Problem description:
Begin at the line containing "image of colorectal" in the entries below and end at the line containing "(DAB (3,3'-diaminobenzidine)) staining"; transcribe that range exactly and nothing outside it.

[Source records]
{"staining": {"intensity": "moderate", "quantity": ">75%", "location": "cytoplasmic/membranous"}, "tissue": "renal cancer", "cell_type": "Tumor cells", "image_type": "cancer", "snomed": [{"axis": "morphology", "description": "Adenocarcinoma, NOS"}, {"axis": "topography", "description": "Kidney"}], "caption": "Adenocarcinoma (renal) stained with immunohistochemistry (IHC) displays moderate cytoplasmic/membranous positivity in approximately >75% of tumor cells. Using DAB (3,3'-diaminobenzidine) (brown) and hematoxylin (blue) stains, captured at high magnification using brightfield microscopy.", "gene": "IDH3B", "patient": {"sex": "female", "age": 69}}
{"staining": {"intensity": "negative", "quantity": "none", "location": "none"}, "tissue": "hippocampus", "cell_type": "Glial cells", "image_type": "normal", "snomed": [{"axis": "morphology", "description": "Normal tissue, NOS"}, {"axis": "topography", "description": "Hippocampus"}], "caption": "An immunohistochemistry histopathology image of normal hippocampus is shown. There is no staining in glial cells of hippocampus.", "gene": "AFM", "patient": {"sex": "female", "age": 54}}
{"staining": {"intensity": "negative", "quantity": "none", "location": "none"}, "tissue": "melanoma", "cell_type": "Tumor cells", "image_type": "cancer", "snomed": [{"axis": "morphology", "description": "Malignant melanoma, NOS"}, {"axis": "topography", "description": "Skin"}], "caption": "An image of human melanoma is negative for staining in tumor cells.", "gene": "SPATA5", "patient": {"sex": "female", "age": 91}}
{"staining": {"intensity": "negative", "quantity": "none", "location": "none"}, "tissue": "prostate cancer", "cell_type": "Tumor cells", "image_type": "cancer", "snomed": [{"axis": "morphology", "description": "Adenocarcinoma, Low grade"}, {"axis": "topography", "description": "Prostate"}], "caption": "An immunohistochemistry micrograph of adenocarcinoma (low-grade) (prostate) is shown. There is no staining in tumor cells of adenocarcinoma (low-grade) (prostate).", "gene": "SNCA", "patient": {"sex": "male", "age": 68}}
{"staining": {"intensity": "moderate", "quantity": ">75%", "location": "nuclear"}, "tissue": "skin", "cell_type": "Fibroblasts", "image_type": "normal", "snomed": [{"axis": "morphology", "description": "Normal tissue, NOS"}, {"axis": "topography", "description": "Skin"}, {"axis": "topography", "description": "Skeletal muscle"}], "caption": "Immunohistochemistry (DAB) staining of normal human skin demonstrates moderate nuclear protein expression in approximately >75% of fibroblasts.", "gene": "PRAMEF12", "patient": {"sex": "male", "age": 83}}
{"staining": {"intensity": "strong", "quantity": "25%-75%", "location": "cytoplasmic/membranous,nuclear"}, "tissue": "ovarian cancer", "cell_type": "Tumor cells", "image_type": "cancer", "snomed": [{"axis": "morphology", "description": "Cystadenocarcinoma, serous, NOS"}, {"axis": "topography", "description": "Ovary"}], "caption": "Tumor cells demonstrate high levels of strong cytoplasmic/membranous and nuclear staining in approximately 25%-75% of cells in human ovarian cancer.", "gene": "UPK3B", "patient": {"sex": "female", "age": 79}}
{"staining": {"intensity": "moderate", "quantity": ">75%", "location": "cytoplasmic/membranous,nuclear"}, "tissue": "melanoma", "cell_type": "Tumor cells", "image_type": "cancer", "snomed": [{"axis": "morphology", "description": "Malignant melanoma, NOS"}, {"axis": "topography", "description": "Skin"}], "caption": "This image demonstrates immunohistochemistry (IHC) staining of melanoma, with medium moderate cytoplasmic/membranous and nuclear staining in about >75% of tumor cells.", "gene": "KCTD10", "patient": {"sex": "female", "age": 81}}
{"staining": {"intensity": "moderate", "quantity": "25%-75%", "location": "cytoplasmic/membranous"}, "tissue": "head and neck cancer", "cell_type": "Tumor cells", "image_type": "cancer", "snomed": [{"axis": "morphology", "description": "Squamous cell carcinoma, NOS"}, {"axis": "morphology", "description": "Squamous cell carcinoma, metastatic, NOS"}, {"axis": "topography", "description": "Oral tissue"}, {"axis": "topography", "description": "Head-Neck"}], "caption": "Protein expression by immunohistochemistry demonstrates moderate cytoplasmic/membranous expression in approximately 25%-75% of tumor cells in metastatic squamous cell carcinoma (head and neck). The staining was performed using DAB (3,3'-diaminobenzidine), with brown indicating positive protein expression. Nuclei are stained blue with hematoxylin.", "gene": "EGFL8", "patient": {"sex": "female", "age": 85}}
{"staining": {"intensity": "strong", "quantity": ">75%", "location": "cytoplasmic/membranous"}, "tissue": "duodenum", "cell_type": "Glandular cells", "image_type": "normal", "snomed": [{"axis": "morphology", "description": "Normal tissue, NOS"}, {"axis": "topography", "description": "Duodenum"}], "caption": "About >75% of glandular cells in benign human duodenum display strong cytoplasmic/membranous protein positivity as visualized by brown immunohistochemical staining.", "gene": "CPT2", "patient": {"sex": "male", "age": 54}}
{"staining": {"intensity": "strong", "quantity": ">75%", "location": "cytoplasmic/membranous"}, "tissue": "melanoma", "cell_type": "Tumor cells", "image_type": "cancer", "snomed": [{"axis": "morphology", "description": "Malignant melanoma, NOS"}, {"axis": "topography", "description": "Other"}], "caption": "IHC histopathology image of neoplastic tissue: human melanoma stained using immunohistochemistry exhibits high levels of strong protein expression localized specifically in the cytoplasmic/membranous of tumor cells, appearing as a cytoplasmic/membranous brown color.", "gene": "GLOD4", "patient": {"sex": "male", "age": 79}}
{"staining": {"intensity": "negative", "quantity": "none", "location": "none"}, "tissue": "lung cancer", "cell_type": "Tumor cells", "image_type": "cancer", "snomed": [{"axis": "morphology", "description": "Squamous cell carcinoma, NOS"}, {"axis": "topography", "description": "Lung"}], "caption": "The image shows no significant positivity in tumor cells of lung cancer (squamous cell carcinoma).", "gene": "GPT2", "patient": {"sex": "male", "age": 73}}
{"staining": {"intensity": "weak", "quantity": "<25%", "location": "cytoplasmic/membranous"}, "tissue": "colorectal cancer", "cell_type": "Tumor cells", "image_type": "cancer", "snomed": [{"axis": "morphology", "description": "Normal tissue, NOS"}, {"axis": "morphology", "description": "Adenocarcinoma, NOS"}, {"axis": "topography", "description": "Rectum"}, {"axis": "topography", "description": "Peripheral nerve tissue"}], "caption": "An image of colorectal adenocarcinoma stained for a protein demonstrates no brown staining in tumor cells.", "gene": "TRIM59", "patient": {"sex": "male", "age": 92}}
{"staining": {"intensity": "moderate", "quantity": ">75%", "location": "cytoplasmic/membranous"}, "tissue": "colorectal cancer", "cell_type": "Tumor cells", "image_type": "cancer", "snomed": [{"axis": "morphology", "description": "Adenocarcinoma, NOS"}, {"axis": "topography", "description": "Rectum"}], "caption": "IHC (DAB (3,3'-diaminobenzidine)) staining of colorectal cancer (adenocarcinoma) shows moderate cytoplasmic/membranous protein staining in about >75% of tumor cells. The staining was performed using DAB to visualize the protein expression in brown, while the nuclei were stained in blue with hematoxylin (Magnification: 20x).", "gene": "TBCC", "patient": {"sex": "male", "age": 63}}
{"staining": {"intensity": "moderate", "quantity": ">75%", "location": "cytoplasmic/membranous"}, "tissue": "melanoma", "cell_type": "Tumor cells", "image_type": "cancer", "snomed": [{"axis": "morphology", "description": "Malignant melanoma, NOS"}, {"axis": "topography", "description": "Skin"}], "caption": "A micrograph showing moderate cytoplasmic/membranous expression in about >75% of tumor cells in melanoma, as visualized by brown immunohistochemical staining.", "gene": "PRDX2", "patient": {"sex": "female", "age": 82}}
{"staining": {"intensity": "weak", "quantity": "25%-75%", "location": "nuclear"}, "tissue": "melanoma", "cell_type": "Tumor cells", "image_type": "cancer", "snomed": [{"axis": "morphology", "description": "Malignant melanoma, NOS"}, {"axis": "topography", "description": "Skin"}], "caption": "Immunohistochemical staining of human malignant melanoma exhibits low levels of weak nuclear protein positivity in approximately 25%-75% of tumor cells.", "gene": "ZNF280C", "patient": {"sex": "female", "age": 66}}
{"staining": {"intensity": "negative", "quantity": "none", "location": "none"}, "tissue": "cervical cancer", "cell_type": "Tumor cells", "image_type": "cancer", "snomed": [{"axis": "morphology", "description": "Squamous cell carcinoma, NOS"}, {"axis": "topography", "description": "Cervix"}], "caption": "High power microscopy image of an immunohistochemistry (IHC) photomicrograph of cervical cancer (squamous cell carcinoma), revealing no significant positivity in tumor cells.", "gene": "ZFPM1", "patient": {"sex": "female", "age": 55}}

Answer box:
{"staining": {"intensity": "weak", "quantity": "<25%", "location": "cytoplasmic/membranous"}, "tissue": "colorectal cancer", "cell_type": "Tumor cells", "image_type": "cancer", "snomed": [{"axis": "morphology", "description": "Normal tissue, NOS"}, {"axis": "morphology", "description": "Adenocarcinoma, NOS"}, {"axis": "topography", "description": "Rectum"}, {"axis": "topography", "description": "Peripheral nerve tissue"}], "caption": "An image of colorectal adenocarcinoma stained for a protein demonstrates no brown staining in tumor cells.", "gene": "TRIM59", "patient": {"sex": "male", "age": 92}}
{"staining": {"intensity": "moderate", "quantity": ">75%", "location": "cytoplasmic/membranous"}, "tissue": "colorectal cancer", "cell_type": "Tumor cells", "image_type": "cancer", "snomed": [{"axis": "morphology", "description": "Adenocarcinoma, NOS"}, {"axis": "topography", "description": "Rectum"}], "caption": "IHC (DAB (3,3'-diaminobenzidine)) staining of colorectal cancer (adenocarcinoma) shows moderate cytoplasmic/membranous protein staining in about >75% of tumor cells. The staining was performed using DAB to visualize the protein expression in brown, while the nuclei were stained in blue with hematoxylin (Magnification: 20x).", "gene": "TBCC", "patient": {"sex": "male", "age": 63}}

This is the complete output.